Costa Rica gets most of its electricity from hydroelectric plants and a recent period of unusually heavy rain allowed the country to reach the milestone.
This month, Costa Rica’s state-run electricity company announced that the country had gone 75 days using only renewable resources for electricity. Costa Ricans are the first in the world to power their country for so long without the use of fossil fuels, and the record-breaking achievement was quickly picked up by news agencies all over the world.
For an area this large to go this long running on strictly renewable energy is truly unprecedented, although Costa Rica is a small country.
This year, Costa Rica saw heavy rainfalls, which were harnessed by a number of hydroelectric plants that have been built in the country. According the government agency, there have been no fossil fuels used to generate electricity since December of last year.
In addition to the hydroelectric plants, the country also has a number of geothermal energy sites, which account for 10% of the region’s energy reserves. New geothermal projects are expected to develop in the coming year as well.

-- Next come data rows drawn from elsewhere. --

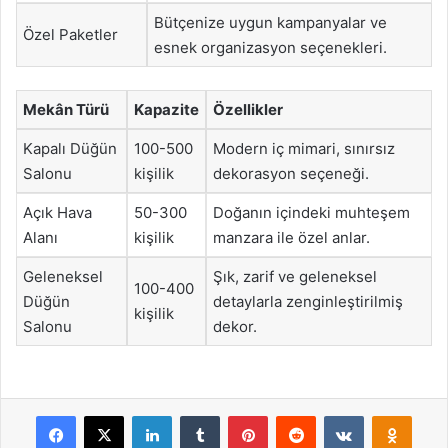
Bütçenize uygun kampanyalar ve
Özel Paketler
esnek organizasyon seçenekleri.
Mekân Türü
Kapazite
Özellikler
Kapalı Düğün
100-500
Modern iç mimari, sınırsız
Salonu
kişilik
dekorasyon seçeneği.
Açık Hava
50-300
Doğanın içindeki muhteşem
Alanı
kişilik
manzara ile özel anlar.
Geleneksel
Şık, zarif ve geleneksel
100-400
Düğün
detaylarla zenginleştirilmiş
kişilik
Salonu
dekor.
Facebook
X
LinkedIn
Tumblr
Pinterest
Reddit
VKontakte
Odnok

“It’s good news that more geothermal will be coming on board, as there are obvious downsides of being too reliant on hydropower, especially run-of-the-river systems, which can be hindered by seasonal changes in water flow,” Jake Richardson, of Clean Technica told Science Alert. Jake Richardson, of Clean Technica told Science Alert.
“Droughts can also severely impact power supplies. And there are also some environmental downsides to hydroelectric dams more generally, namely the impact on riparian ecosystems and passing fish,” he added.